For Pearson, the certitude with which mainstream society rejects uncanny experiences reflects what she has elsewhere called “spiritual bigotry.” In sharing her sister’s story, she breaks the cultural ban on speaking the spiritual — and risks her reputation as a serious writer and journalist — in the hope of reclaiming some of what we have lost in our disenchantment with the sacred.
“Spirituality used to be considered an ordinary part of human experience,” she reflects, “but now it qualifies as an extraordinary state requiring extraordinary evidence.” We squander too much, she worries, when we reduce spirituality to superstition in our relentless demand for empirical data.

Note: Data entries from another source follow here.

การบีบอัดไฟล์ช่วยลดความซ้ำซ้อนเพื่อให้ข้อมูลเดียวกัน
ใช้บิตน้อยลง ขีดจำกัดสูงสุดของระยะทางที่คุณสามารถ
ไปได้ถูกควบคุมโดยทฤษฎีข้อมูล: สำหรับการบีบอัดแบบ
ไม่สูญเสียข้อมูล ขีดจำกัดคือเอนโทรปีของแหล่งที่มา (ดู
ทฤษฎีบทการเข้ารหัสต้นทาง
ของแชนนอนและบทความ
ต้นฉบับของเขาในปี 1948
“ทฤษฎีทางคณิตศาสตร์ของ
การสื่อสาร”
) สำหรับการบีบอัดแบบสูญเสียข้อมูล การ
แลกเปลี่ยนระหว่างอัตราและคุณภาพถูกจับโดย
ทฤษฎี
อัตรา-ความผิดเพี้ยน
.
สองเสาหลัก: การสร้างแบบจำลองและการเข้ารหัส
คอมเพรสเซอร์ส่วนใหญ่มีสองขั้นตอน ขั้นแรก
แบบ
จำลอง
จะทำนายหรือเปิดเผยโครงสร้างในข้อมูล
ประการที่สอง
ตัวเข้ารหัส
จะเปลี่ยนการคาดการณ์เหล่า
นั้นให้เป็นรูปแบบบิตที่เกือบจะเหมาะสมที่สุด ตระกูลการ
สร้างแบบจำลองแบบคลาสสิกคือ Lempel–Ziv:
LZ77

And the proof isn’t always in the proverbial pudding: the fact that our study-obsessed culture hasn’t shown the soul to exist isn’t sufficient grounds for assuming it doesn’t. Inference and intuition may not enjoy the same status as more objective measures of truth, but Pearson advises against devaluing subjective perception altogether.

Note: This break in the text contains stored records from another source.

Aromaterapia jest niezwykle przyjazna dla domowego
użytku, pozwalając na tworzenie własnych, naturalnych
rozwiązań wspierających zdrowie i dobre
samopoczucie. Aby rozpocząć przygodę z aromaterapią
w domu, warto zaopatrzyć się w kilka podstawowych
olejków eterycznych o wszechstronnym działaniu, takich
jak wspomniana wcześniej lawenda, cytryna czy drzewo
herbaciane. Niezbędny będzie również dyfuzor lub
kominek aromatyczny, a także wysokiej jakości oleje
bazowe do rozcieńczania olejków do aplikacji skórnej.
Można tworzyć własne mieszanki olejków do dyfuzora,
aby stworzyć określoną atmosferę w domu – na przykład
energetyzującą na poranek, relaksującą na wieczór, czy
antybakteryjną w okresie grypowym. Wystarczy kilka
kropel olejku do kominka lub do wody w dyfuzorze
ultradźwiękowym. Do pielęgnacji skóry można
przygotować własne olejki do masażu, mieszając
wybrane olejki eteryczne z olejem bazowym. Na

Curiously, the science suggests she may be right. Delving deep into cutting-edge research on neuroscience and consciousness, Pearson turns up some fascinating discoveries, including the Ganzfeld technique, a set of experiments that suggest our powers of intuition are far greater than we realize; and a potential human equivalent of the “entanglement effect,” the phenomenon in quantum physics whereby two particles with no physical proximity to one another somehow become entwined. Ultimately, the reader realizes, the brain is as shrouded in mystery as the soul.

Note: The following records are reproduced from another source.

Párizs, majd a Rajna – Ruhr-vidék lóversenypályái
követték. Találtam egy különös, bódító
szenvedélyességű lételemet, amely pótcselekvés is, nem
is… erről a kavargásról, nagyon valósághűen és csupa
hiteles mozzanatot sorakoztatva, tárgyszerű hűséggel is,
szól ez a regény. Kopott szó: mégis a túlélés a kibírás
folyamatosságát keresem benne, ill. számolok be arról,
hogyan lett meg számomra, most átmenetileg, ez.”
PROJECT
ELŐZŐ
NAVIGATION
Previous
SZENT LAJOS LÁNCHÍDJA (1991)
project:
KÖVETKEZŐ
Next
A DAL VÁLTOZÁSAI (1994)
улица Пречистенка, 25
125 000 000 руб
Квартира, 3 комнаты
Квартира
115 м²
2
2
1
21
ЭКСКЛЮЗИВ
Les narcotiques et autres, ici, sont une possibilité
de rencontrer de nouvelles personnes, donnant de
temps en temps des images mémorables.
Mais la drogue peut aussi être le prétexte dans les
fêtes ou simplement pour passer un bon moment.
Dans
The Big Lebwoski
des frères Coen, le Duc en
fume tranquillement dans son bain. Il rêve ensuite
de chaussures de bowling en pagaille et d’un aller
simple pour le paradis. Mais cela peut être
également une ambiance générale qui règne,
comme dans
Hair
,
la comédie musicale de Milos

Perhaps the biggest ambiguity is this: we know not whether the brain creates knowledge or conveys it. In the context of near-death experiences, the question can be rephrased this way: Something is affecting dying people, but what is it? This something is elusive yet irrefutable.
With the rise of the hospice movement coinciding with advances in pain medication, the dying are now able to express what they are experiencing to their loved ones. These experiences are often characterized by common elements that cut across cultures: prescience regarding the moment of death (many dying people precisely predict the time of decease); a sense of departing on a journey (metaphors of a trip or voyage are widespread); and visions of beckoning ancestors or spiritual beings (which are less likely in impaired or anesthetized patients). The only materialist explanation for such experiences is that they are elaborate hallucinations. Yet this hypothesis not only falls short of the evidence but also involves a fundamental act of hubris: Who are we to insist that someone else’s experience did not happen?
Sadly, as heirs of the Enlightenment’s rational myopia, we are bereft of a conceptual framework for understanding these deathbed encounters, these glimmers of the afterlife. It is this loss at the heart of the modern condition that T.S. Eliot lamented in The Waste Land. Some of that poem’s most haunting lines allude both to the presence of Jesus with the disciples on the road to Emmaus and to the mystery of the sensed presence experienced by Ernest Shackleton and his crew on their voyage into Antarctica. The verses ask: “Who is the third who walks always beside you? / When I count, there are only you and I together / But when I look ahead up the white road / There is always one walking beside you.” Pearson translates the passage thus: “Where is the wisdom we have lost in knowledge? Where is the knowledge we have lost in information?”
The beauty of her book lies in its capacity to bring words to bear on experiences that seem obstinately beyond language, and in so doing to hint at a radically deeper meaning of the human condition.
Julie McGonegal is a writer and editor in Barrie, Ont.